Exercise brief
Continue the commentary on Trent Richardson's game at Mississippi State, picking up right after its final sentence.

Trent Richardson had his usual star performance. Though he averaged only 4.0 yards per carry and was generally limited from big runs by the Mississippi State defense, Richardson had little to work with and turned in an impressive performance despite the lack of the gaudy stat line. As usual he also added value in the passing game, and his juke of the Mississippi State defender might be the best open field move we've seen by a 'Bama back in some time. When watching Richardson play, regardless of the raw stat line at the end of the day, the ultimate takeaway is always that he is simply the best player on the field, and that was true once again last night in Starkville.
Interesting thoughts: One week after doing anything and everything but giving Trent Richardson the football when it mattered most, Jim McElwain and company called on Richardson for a career high number of carries, and when needing to close out the game late, 'Bama put Richardson in the wildcat and went to him on nine consecutive carries. Think the coaching staff realizes they utterly botched the second half last weekend against LSU, relying on McCarron and trick plays while Richardson was turned into a glorified spectator? It's one hell of a coincidence if they didn't arrive at that conclusion.
As an aside, is Trent Richardson once again a legitimate Heisman contender? With Andrew Luck going down hard in Palo Alto and having a middling performance in his sole appearance on the national stage and Kellen Moore falling to the hands of TCU, exactly who, if not Richardson, is the frontrunner? Oklahoma State quarterback Brandon Weeden has gotten some recognition, but most consider him just another system product and Heisman voters have been harsher on system products in recent years than most think; same goes for Case Keenum, and beyond those two the field is relatively weak. Richardson probably still needs a big performance against Auburn, but it's not unreasonable to think he's legitimately back in this race. One thing can be said for certain in hindsight: Had 'Bama won last weekend and / or the coaching staff earned their paychecks, his name would be all but etched on the trophy.

Data listing
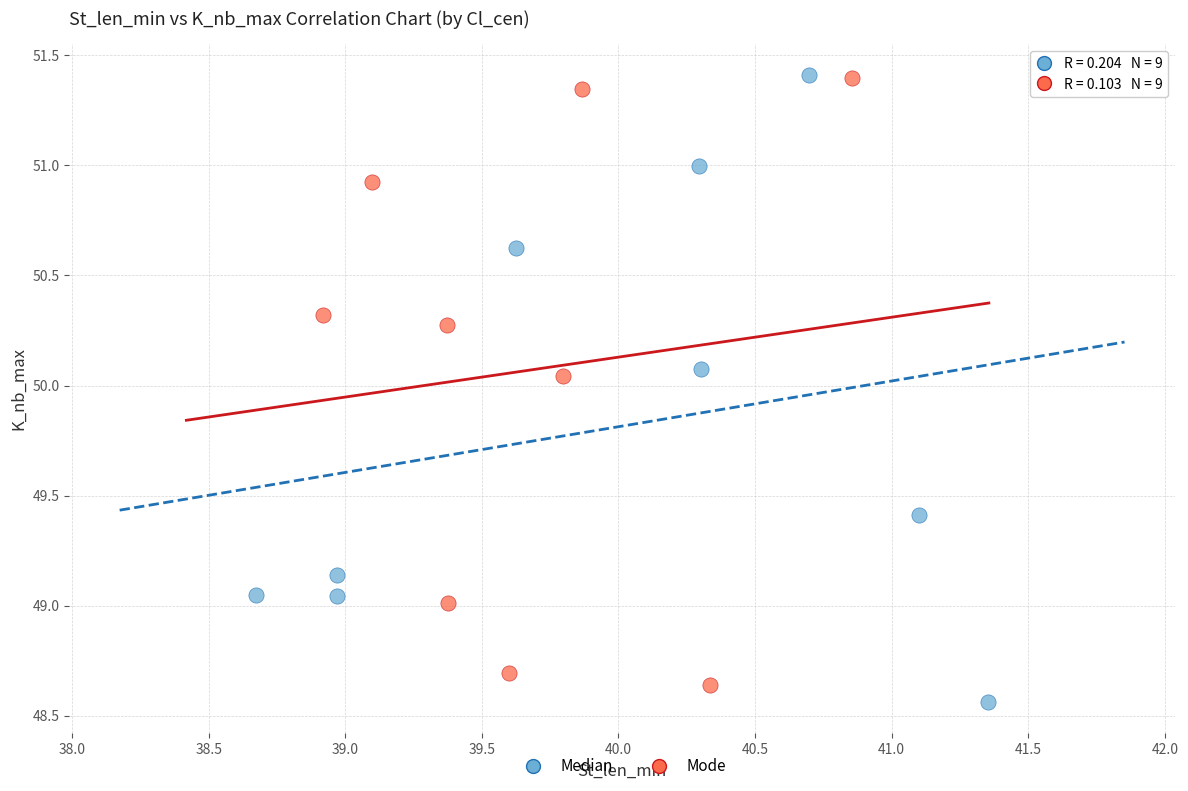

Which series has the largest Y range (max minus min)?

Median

...

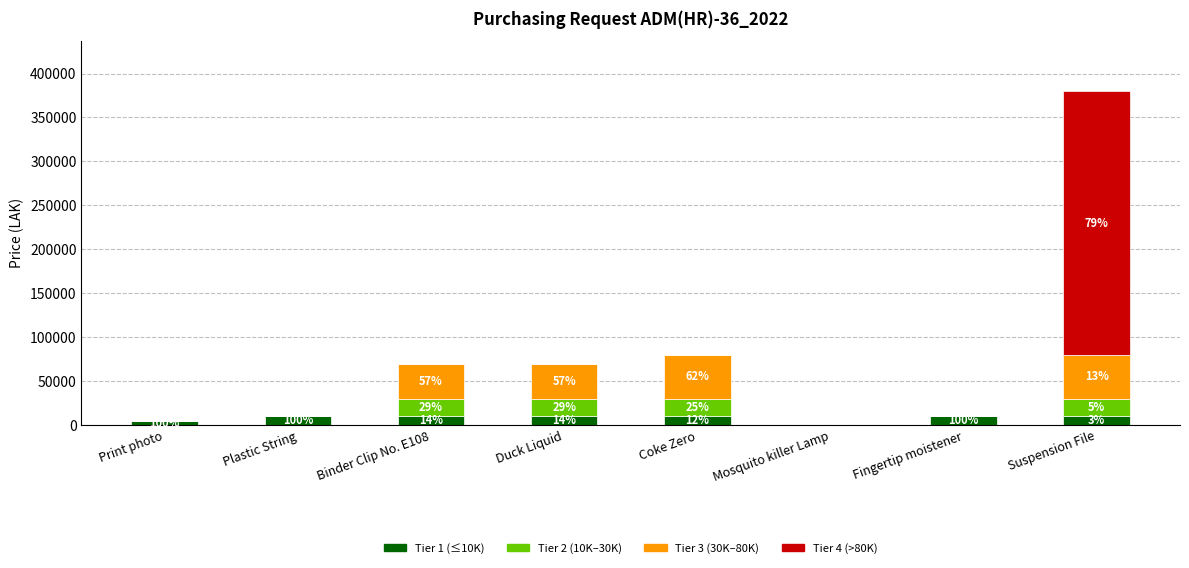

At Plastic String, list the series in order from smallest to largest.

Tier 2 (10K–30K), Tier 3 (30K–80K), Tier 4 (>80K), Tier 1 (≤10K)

Expected answer
AJ McCarron unfortunately continues his regression, and he followed up his costly meltdown against LSU with another poor performance. With Trent Richardson and a stifling defense leading this team, McCarron needs to do little more than simply manage the game, of which involves doing three things on a consistent basis: (1) throw the ball effectively on first down to prevent opposing defenses from keying the run, (2) moving the chains on third down in the short and intermediate situations via the passing game, and (3) protecting the football. Of those three things, McCarron has done none of them the past two weeks. In Starkville last night he allowed State to escape without punishment loading the box on early downs with run blitzes, was a key part of why 'Bama went 2-11 on third down, and threw yet another ugly, indefensible interception. If 'Bama is going to have any real chance at actually winning a national championship, as opposed to simply earning a BCS Championship Game berth by beating a couple of middling teams while catching some breaks on matters beyond their control, McCarron simply has to play much better than he has the past two weekends.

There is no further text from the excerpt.